Instructions for the task => Everything in the records except the pictures should come back exactly as written.

Exercise materials =>
▼

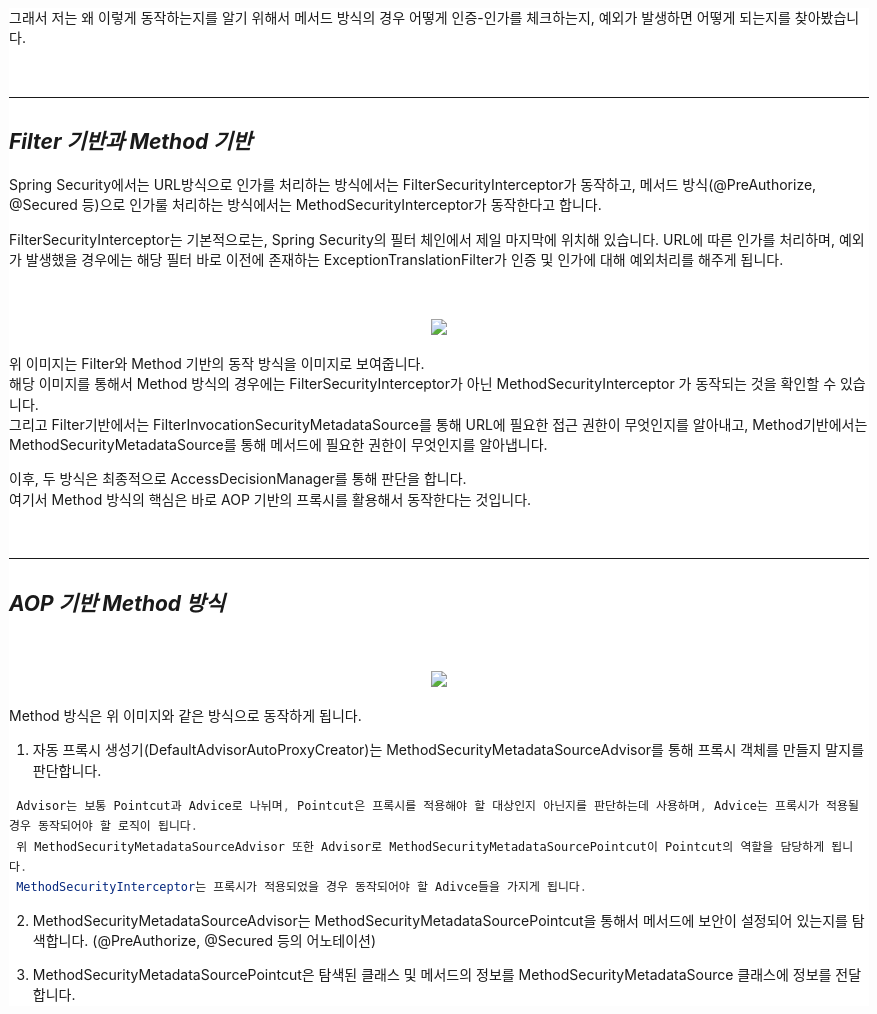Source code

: 그래서 저는 왜 이렇게 동작하는지를 알기 위해서 메서드 방식의 경우 어떻게 인증-인가를 체크하는지, 예외가 발생하면 어떻게 되는지를 찾아봤습니다.

</br>

---

## **_Filter 기반과 Method 기반_**

Spring Security에서는 URL방식으로 인가를 처리하는 방식에서는 FilterSecurityInterceptor가 동작하고, 메서드 방식(@PreAuthorize, @Secured 등)으로 인가룰 처리하는 방식에서는 MethodSecurityInterceptor가 동작한다고 합니다.

FilterSecurityInterceptor는 기본적으로는, Spring Security의 필터 체인에서 제일 마지막에 위치해 있습니다. URL에 따른 인가를 처리하며, 예외가 발생했을 경우에는 해당 필터 바로 이전에 존재하는 ExceptionTranslationFilter가 인증 및 인가에 대해 예외처리를 해주게 됩니다.

</br>

<p align = "center">
<img src="https://user-images.githubusercontent.com/62879192/229739671-ad62661a-04cf-4226-a6ec-b964693460c3.png" width = 80%>

위 이미지는 Filter와 Method 기반의 동작 방식을 이미지로 보여줍니다.  
해당 이미지를 통해서 Method 방식의 경우에는 FilterSecurityInterceptor가 아닌 MethodSecurityInterceptor 가 동작되는 것을 확인할 수 있습니다.  
그리고 Filter기반에서는 FilterInvocationSecurityMetadataSource를 통해 URL에 필요한 접근 권한이 무엇인지를 알아내고, Method기반에서는 MethodSecurityMetadataSource를 통해 메서드에 필요한 권한이 무엇인지를 알아냅니다.

이후, 두 방식은 최종적으로 AccessDecisionManager를 통해 판단을 합니다.  
여기서 Method 방식의 핵심은 바로 AOP 기반의 프록시를 활용해서 동작한다는 것입니다.

</br>

---

## **_AOP 기반 Method 방식_**

</br>

<p align = "center">
<img src="https://user-images.githubusercontent.com/62879192/229739632-71b79457-0989-45bc-b933-d22edddee9ff.png" width = 80%>

Method 방식은 위 이미지와 같은 방식으로 동작하게 됩니다.

1. 자동 프록시 생성기(DefaultAdvisorAutoProxyCreator)는 MethodSecurityMetadataSourceAdvisor를 통해 프록시 객체를 만들지 말지를 판단합니다.

```java
 Advisor는 보통 Pointcut과 Advice로 나뉘며, Pointcut은 프록시를 적용해야 할 대상인지 아닌지를 판단하는데 사용하며, Advice는 프록시가 적용될 경우 동작되어야 할 로직이 됩니다.
 위 MethodSecurityMetadataSourceAdvisor 또한 Advisor로 MethodSecurityMetadataSourcePointcut이 Pointcut의 역할을 담당하게 됩니다.
 MethodSecurityInterceptor는 프록시가 적용되었을 경우 동작되어야 할 Adivce들을 가지게 됩니다.
```

2. MethodSecurityMetadataSourceAdvisor는 MethodSecurityMetadataSourcePointcut을 통해서 메서드에 보안이 설정되어 있는지를 탐색합니다. (@PreAuthorize, @Secured 등의 어노테이션)

3. MethodSecurityMetadataSourcePointcut은 탐색된 클래스 및 메서드의 정보를 MethodSecurityMetadataSource 클래스에 정보를 전달합니다.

▲

Response for this exercise =>
Source code

: 그래서 저는 왜 이렇게 동작하는지를 알기 위해서 메서드 방식의 경우 어떻게 인증-인가를 체크하는지, 예외가 발생하면 어떻게 되는지를 찾아봤습니다.

</br>

---

## **_Filter 기반과 Method 기반_**

Spring Security에서는 URL방식으로 인가를 처리하는 방식에서는 FilterSecurityInterceptor가 동작하고, 메서드 방식(@PreAuthorize, @Secured 등)으로 인가룰 처리하는 방식에서는 MethodSecurityInterceptor가 동작한다고 합니다.

FilterSecurityInterceptor는 기본적으로는, Spring Security의 필터 체인에서 제일 마지막에 위치해 있습니다. URL에 따른 인가를 처리하며, 예외가 발생했을 경우에는 해당 필터 바로 이전에 존재하는 ExceptionTranslationFilter가 인증 및 인가에 대해 예외처리를 해주게 됩니다.

</br>

<p align = "center">
<img src="https://user-images.githubusercontent.com/62879192/229739671-ad62661a-04cf-4226-a6ec-b964693460c3.png" width = 80%>

위 이미지는 Filter와 Method 기반의 동작 방식을 이미지로 보여줍니다.  
해당 이미지를 통해서 Method 방식의 경우에는 FilterSecurityInterceptor가 아닌 MethodSecurityInterceptor 가 동작되는 것을 확인할 수 있습니다.  
그리고 Filter기반에서는 FilterInvocationSecurityMetadataSource를 통해 URL에 필요한 접근 권한이 무엇인지를 알아내고, Method기반에서는 MethodSecurityMetadataSource를 통해 메서드에 필요한 권한이 무엇인지를 알아냅니다.

이후, 두 방식은 최종적으로 AccessDecisionManager를 통해 판단을 합니다.  
여기서 Method 방식의 핵심은 바로 AOP 기반의 프록시를 활용해서 동작한다는 것입니다.

</br>

---

## **_AOP 기반 Method 방식_**

</br>

<p align = "center">
<img src="https://user-images.githubusercontent.com/62879192/229739632-71b79457-0989-45bc-b933-d22edddee9ff.png" width = 80%>

Method 방식은 위 이미지와 같은 방식으로 동작하게 됩니다.

1. 자동 프록시 생성기(DefaultAdvisorAutoProxyCreator)는 MethodSecurityMetadataSourceAdvisor를 통해 프록시 객체를 만들지 말지를 판단합니다.

```java
 Advisor는 보통 Pointcut과 Advice로 나뉘며, Pointcut은 프록시를 적용해야 할 대상인지 아닌지를 판단하는데 사용하며, Advice는 프록시가 적용될 경우 동작되어야 할 로직이 됩니다.
 위 MethodSecurityMetadataSourceAdvisor 또한 Advisor로 MethodSecurityMetadataSourcePointcut이 Pointcut의 역할을 담당하게 됩니다.
 MethodSecurityInterceptor는 프록시가 적용되었을 경우 동작되어야 할 Adivce들을 가지게 됩니다.
```

2. MethodSecurityMetadataSourceAdvisor는 MethodSecurityMetadataSourcePointcut을 통해서 메서드에 보안이 설정되어 있는지를 탐색합니다. (@PreAuthorize, @Secured 등의 어노테이션)

3. MethodSecurityMetadataSourcePointcut은 탐색된 클래스 및 메서드의 정보를 MethodSecurityMetadataSource 클래스에 정보를 전달합니다.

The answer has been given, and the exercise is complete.